**WHAT THE EXERCISE ASKS**
Scan the entries for lines containing the string "stained". Reply with how many there are, and nothing else.

**DATASET RECORDS**
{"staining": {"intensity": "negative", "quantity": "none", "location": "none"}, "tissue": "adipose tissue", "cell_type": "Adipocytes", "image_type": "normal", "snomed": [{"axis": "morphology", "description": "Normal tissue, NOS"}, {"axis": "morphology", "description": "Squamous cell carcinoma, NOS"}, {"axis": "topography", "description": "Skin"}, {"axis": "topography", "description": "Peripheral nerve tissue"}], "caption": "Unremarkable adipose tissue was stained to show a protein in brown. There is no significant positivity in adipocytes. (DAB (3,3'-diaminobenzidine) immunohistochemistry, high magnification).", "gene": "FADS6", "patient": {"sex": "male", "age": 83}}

==

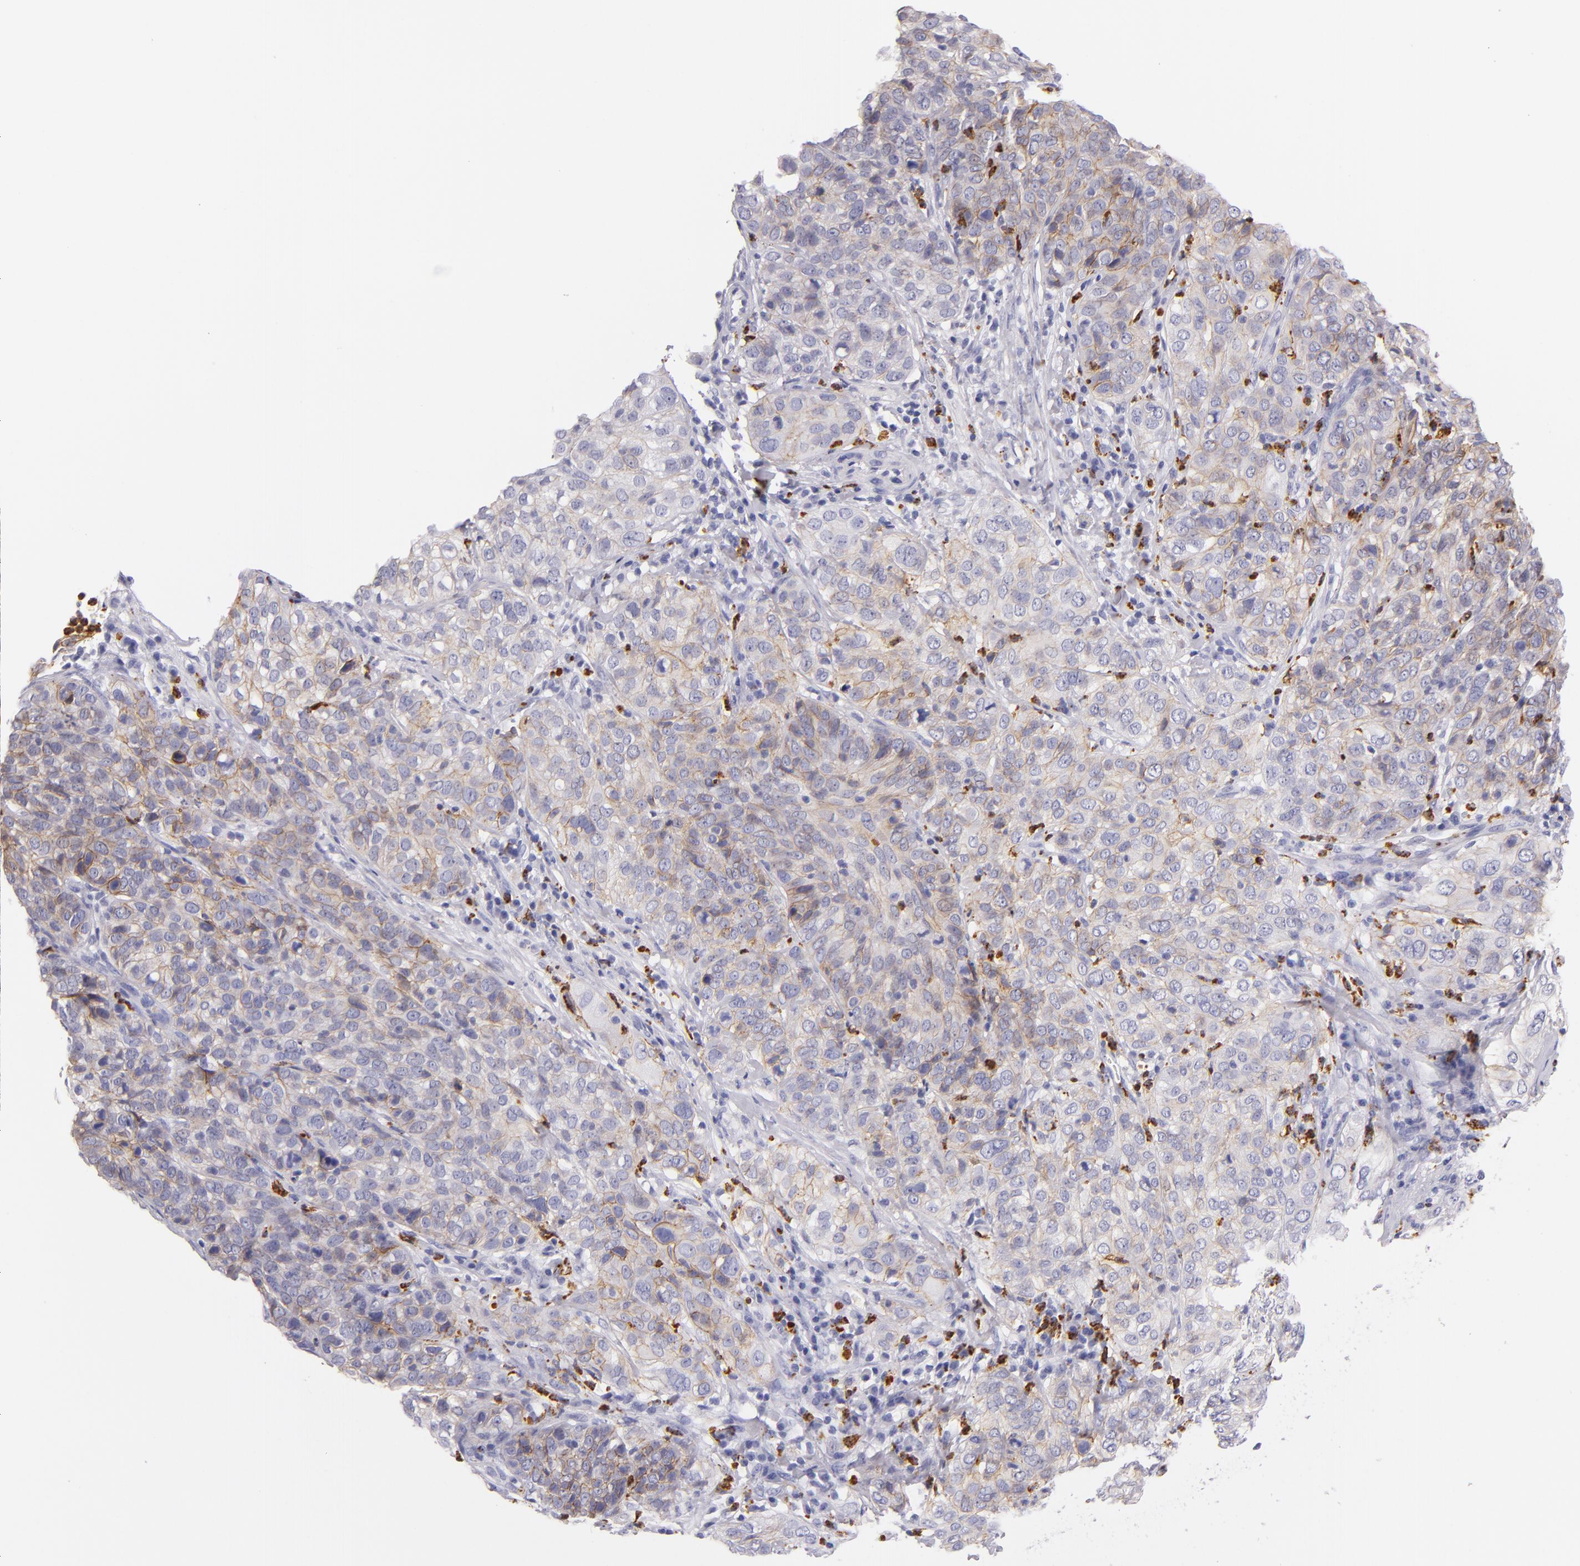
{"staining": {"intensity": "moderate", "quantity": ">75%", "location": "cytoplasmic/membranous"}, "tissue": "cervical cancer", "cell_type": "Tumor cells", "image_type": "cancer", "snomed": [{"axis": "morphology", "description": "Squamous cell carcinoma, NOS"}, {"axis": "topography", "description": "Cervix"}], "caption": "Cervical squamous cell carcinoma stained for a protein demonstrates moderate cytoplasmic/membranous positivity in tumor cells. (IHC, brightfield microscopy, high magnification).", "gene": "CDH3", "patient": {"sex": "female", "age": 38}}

* * *

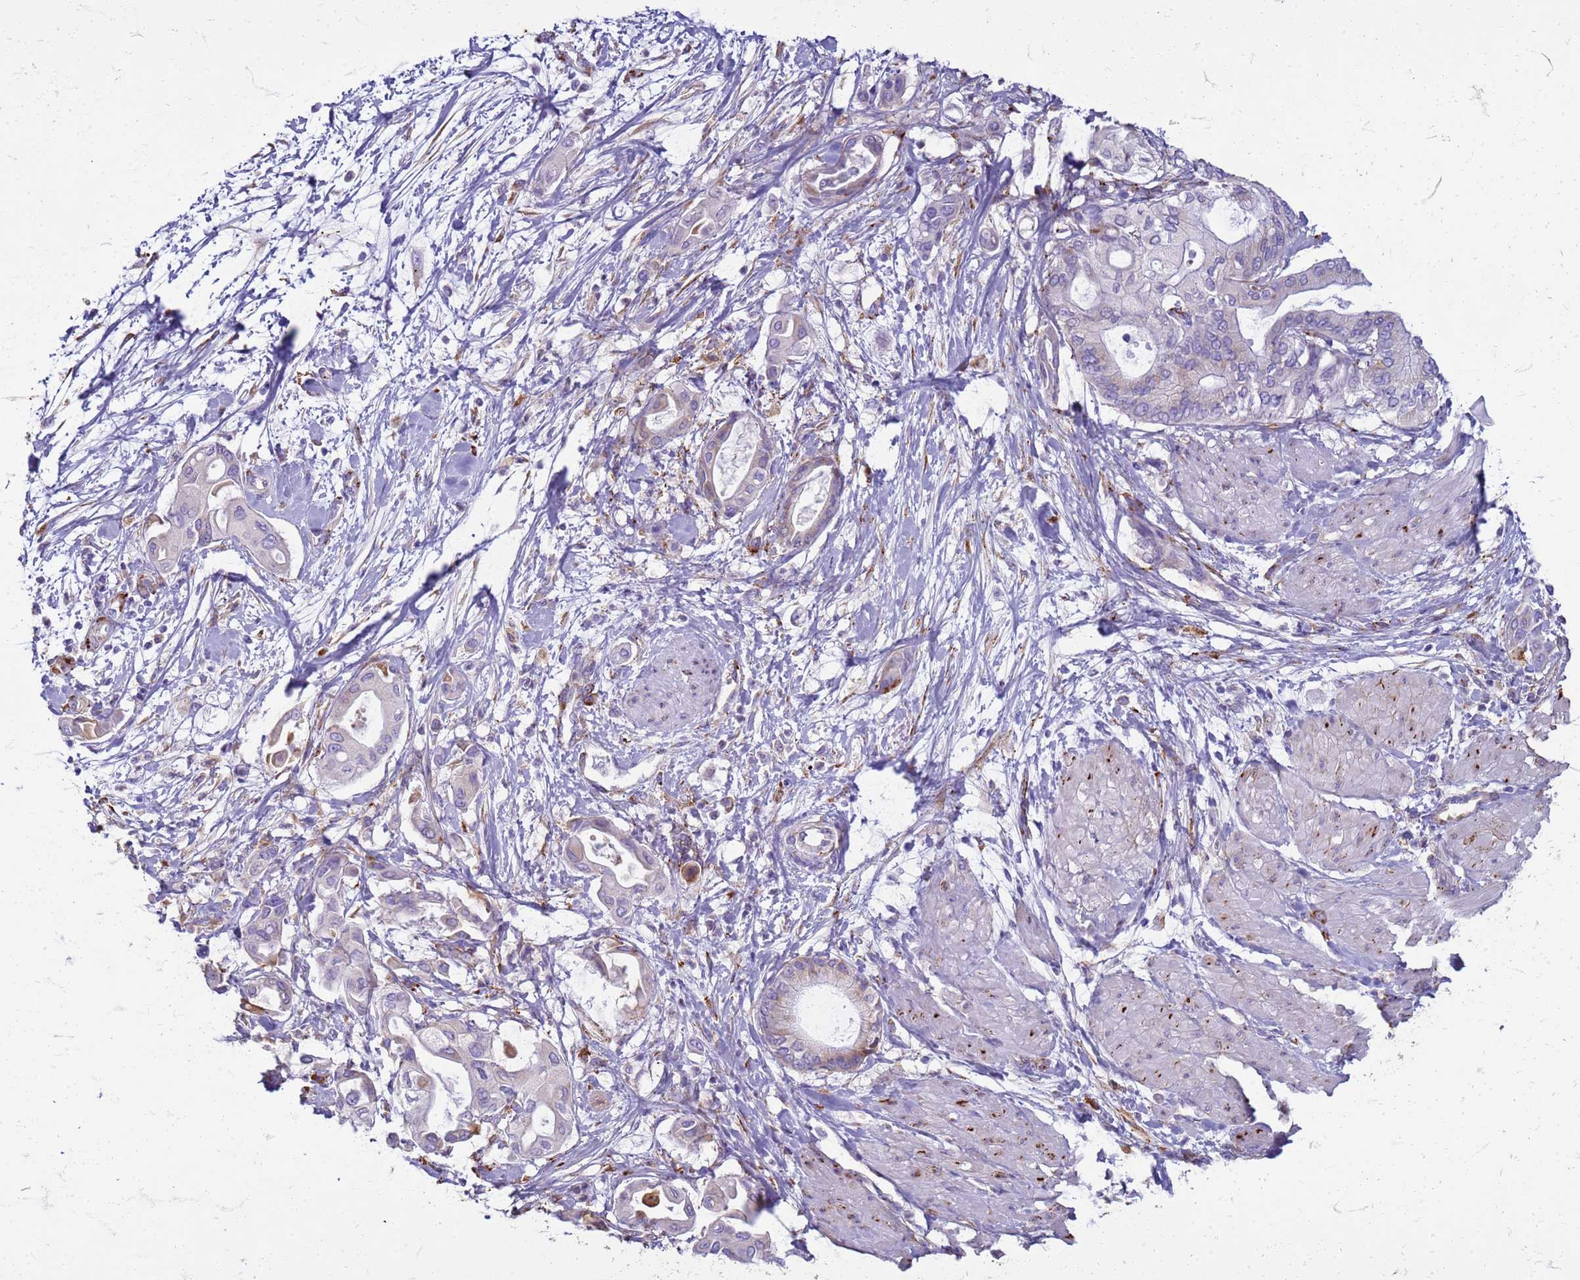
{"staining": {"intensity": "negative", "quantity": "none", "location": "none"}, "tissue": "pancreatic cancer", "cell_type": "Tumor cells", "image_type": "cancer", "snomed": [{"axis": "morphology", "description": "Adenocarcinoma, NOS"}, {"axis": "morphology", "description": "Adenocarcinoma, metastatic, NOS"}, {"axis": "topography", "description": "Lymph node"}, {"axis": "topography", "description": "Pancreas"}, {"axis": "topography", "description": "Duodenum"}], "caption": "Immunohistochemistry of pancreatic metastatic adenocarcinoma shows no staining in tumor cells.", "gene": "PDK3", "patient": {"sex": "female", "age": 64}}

**WRITTEN ANSWER**
2